BEGIN Available data

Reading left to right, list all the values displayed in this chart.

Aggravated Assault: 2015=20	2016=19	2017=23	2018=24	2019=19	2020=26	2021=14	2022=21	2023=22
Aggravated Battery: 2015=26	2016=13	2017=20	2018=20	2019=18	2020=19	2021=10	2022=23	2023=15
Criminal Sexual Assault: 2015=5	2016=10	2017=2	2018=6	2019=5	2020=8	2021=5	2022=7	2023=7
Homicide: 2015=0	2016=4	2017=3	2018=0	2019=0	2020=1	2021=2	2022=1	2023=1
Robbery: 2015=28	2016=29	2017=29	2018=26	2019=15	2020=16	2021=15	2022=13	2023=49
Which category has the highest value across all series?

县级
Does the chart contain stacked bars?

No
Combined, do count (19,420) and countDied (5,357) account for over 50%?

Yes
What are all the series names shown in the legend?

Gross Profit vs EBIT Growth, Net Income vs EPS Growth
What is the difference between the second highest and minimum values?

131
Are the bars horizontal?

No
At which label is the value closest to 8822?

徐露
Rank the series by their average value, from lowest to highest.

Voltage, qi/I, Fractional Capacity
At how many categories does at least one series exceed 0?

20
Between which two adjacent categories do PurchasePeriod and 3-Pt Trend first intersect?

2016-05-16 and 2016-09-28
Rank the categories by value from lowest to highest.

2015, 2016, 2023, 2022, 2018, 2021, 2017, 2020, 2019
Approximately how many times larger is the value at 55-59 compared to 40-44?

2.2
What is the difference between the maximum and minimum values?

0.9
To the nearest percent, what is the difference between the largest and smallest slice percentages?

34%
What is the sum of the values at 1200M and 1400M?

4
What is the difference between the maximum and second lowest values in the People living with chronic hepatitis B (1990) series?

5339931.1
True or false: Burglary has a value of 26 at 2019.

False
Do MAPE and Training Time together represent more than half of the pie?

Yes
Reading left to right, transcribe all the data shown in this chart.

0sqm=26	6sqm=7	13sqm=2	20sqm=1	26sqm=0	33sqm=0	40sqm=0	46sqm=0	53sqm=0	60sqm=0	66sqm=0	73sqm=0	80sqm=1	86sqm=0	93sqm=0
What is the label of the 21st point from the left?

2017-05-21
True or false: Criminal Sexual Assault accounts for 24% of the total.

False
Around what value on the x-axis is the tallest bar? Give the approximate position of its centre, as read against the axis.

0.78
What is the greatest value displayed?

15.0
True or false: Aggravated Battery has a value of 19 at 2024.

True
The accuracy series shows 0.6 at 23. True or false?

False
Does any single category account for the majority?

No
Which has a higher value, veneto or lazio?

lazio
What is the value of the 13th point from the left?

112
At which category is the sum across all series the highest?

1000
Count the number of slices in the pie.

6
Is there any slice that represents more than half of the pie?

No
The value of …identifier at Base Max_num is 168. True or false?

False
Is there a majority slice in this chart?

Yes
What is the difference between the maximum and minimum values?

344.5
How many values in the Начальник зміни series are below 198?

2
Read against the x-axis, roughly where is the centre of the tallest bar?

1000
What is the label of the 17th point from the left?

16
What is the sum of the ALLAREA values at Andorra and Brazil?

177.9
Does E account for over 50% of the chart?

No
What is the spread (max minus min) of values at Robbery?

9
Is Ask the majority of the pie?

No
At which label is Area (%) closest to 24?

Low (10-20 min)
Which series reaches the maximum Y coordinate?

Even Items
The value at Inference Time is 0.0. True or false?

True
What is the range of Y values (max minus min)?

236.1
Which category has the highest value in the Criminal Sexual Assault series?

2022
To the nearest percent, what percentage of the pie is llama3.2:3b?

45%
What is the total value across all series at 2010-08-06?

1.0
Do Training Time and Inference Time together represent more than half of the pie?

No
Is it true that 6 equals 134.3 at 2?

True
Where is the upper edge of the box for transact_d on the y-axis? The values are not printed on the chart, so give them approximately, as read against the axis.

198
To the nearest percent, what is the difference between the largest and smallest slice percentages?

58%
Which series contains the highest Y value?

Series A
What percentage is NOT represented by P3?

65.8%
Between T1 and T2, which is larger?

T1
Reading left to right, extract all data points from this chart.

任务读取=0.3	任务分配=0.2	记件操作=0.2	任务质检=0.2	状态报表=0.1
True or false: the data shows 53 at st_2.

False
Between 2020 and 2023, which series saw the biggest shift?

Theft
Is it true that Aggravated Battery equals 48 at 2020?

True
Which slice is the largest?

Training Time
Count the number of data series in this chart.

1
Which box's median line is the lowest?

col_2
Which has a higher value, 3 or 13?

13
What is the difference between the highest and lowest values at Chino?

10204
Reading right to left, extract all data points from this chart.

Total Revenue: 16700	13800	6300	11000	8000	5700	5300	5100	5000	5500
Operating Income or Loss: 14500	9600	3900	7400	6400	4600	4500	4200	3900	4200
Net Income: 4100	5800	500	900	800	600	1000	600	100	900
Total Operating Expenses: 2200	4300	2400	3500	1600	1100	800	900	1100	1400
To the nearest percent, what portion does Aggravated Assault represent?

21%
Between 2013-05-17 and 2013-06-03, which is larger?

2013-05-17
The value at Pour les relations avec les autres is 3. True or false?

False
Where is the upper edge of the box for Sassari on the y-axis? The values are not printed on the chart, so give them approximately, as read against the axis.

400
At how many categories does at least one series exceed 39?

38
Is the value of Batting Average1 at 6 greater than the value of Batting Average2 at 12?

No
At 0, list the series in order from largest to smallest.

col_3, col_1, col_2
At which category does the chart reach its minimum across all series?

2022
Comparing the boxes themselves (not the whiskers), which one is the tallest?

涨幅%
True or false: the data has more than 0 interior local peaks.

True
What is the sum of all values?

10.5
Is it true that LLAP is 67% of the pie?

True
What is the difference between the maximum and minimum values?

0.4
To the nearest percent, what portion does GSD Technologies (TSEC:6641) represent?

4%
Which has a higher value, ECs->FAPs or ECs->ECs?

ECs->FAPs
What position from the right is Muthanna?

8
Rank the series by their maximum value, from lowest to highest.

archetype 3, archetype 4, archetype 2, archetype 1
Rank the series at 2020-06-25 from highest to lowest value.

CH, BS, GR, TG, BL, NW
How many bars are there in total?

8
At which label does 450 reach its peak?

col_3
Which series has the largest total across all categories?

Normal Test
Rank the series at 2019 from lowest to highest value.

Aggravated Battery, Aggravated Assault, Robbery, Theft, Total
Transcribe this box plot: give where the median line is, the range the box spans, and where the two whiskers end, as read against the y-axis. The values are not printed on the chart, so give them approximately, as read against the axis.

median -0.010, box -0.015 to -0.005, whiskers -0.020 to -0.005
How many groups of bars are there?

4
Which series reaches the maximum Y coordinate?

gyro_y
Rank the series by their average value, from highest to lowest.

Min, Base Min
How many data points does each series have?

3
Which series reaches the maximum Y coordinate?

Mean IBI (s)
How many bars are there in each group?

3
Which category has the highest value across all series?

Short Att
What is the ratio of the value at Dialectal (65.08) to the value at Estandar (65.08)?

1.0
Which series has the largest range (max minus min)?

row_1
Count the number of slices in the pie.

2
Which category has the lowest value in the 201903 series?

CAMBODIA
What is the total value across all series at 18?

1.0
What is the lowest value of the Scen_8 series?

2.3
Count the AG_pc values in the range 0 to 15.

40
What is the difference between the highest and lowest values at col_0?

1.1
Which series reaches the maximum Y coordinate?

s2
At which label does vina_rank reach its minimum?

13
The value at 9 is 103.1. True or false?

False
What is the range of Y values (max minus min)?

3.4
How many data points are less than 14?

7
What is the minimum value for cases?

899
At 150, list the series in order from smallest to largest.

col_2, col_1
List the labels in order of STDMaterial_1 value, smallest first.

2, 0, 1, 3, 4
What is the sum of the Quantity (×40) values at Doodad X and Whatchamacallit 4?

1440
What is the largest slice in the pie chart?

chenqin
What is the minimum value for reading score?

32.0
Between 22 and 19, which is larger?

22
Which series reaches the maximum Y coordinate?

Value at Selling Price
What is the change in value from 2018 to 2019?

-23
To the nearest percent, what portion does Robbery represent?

END Available data

Exercise directions - Reproduce everything in the material from the line containing "Gross Profit vs" down to the line containing "What is the label of the 21st", substituting "gap" for every occurrence of "difference" and leaving all other text unchanged.

Response -
Gross Profit vs EBIT Growth, Net Income vs EPS Growth
What is the gap between the second highest and minimum values?

131
Are the bars horizontal?

No
At which label is the value closest to 8822?

徐露
Rank the series by their average value, from lowest to highest.

Voltage, qi/I, Fractional Capacity
At how many categories does at least one series exceed 0?

20
Between which two adjacent categories do PurchasePeriod and 3-Pt Trend first intersect?

2016-05-16 and 2016-09-28
Rank the categories by value from lowest to highest.

2015, 2016, 2023, 2022, 2018, 2021, 2017, 2020, 2019
Approximately how many times larger is the value at 55-59 compared to 40-44?

2.2
What is the gap between the maximum and minimum values?

0.9
To the nearest percent, what is the gap between the largest and smallest slice percentages?

34%
What is the sum of the values at 1200M and 1400M?

4
What is the gap between the maximum and second lowest values in the People living with chronic hepatitis B (1990) series?

5339931.1
True or false: Burglary has a value of 26 at 2019.

False
Do MAPE and Training Time together represent more than half of the pie?

Yes
Reading left to right, transcribe all the data shown in this chart.

0sqm=26	6sqm=7	13sqm=2	20sqm=1	26sqm=0	33sqm=0	40sqm=0	46sqm=0	53sqm=0	60sqm=0	66sqm=0	73sqm=0	80sqm=1	86sqm=0	93sqm=0
What is the label of the 21st point from the left?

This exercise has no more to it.